# USB and 1.1a

## keschrich

Just yesterday I upgraded my system from 1.0 to 1.1a, and now it seems that I can't sync my USB visor.  Normally when I press the hotsync button a USB connection is made for the data to go through, but now when I load usbview and hit the button no USB connection is made at all.

Anybody know what could have happened?

----------

## mkeadle

Just to be sure, does lsmod show the correct modules loaded? The handspring needs usb-uhci (or possible usb-ohci), usbserial, and visor. If those modules are loaded, or the support is compiled into the kernel, then the mechine *should* recognize the PDA. What do you see in /var/log/messages? Any messages that it's been detected, or maybe nothing at all? Try running 'tail -f /var/log/messages' and then plug in your cradle and try doing a hotsync.

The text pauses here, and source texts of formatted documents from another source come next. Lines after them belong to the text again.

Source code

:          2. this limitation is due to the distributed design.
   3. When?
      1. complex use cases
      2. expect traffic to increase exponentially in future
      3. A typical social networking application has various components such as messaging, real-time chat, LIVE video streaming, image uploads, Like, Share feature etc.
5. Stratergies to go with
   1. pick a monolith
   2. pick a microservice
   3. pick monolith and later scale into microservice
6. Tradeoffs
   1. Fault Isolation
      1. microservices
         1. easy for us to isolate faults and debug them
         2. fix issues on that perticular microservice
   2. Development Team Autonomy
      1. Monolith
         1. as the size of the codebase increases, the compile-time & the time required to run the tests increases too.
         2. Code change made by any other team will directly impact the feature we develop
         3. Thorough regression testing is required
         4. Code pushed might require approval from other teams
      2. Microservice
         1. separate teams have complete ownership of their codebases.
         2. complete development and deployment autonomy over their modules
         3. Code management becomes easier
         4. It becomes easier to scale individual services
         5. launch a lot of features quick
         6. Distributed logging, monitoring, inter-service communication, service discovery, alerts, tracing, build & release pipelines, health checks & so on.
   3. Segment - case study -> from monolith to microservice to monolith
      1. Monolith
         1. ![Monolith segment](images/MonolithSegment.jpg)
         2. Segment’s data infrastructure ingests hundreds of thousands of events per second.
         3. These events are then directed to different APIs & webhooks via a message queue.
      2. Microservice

Also, which device files in /dev where you using before to access your Handspring?

----------

## keschrich

Yes, all of the correct modules are loaded, inc. uhci, usb-serial, and visor..  nothing comes up at all in /var/log/messages when I hit the hotsync button, as I said before, no USB connection is registered at all..

The devices it uses are /dev/ttyUSB0 and /dev/ttyUSB1, both of which were created correctly as everything worked fine before I upgraded to 1.1a

----------